** Opening AVAILABLE DATA block **

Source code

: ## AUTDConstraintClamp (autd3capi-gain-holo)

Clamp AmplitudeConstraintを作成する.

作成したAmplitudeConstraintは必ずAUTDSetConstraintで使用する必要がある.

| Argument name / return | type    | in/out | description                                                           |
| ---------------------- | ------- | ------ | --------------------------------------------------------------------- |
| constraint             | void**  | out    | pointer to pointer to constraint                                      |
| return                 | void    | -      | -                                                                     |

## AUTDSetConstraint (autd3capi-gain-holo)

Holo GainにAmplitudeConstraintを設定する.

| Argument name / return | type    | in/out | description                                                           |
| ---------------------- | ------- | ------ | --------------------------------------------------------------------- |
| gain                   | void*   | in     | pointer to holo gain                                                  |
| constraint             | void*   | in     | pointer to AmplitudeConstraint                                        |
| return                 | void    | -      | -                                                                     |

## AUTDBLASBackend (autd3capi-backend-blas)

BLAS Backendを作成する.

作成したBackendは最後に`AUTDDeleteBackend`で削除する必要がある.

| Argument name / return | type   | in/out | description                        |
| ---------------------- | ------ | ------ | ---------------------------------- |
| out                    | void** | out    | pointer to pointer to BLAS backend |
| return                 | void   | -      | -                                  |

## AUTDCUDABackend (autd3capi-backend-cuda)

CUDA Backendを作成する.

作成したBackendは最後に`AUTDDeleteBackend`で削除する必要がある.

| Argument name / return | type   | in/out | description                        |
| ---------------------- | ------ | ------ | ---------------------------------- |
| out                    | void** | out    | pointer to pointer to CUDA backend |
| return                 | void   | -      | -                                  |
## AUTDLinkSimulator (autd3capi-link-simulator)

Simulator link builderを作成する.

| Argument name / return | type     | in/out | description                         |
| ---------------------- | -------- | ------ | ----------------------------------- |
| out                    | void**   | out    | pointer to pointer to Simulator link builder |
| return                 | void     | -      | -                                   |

** Closing AVAILABLE DATA block **

ACTIVITY: Rewrite all of these lines, putting "double pointer" wherever "pointer to pointer" appears and leaving everything else as it is.

ANSWER BOX:
Source code

: ## AUTDConstraintClamp (autd3capi-gain-holo)

Clamp AmplitudeConstraintを作成する.

作成したAmplitudeConstraintは必ずAUTDSetConstraintで使用する必要がある.

| Argument name / return | type    | in/out | description                                                           |
| ---------------------- | ------- | ------ | --------------------------------------------------------------------- |
| constraint             | void**  | out    | double pointer to constraint                                      |
| return                 | void    | -      | -                                                                     |

## AUTDSetConstraint (autd3capi-gain-holo)

Holo GainにAmplitudeConstraintを設定する.

| Argument name / return | type    | in/out | description                                                           |
| ---------------------- | ------- | ------ | --------------------------------------------------------------------- |
| gain                   | void*   | in     | pointer to holo gain                                                  |
| constraint             | void*   | in     | pointer to AmplitudeConstraint                                        |
| return                 | void    | -      | -                                                                     |

## AUTDBLASBackend (autd3capi-backend-blas)

BLAS Backendを作成する.

作成したBackendは最後に`AUTDDeleteBackend`で削除する必要がある.

| Argument name / return | type   | in/out | description                        |
| ---------------------- | ------ | ------ | ---------------------------------- |
| out                    | void** | out    | double pointer to BLAS backend |
| return                 | void   | -      | -                                  |

## AUTDCUDABackend (autd3capi-backend-cuda)

CUDA Backendを作成する.

作成したBackendは最後に`AUTDDeleteBackend`で削除する必要がある.

| Argument name / return | type   | in/out | description                        |
| ---------------------- | ------ | ------ | ---------------------------------- |
| out                    | void** | out    | double pointer to CUDA backend |
| return                 | void   | -      | -                                  |
## AUTDLinkSimulator (autd3capi-link-simulator)

Simulator link builderを作成する.

| Argument name / return | type     | in/out | description                         |
| ---------------------- | -------- | ------ | ----------------------------------- |
| out                    | void**   | out    | double pointer to Simulator link builder |
| return                 | void     | -      | -                                   |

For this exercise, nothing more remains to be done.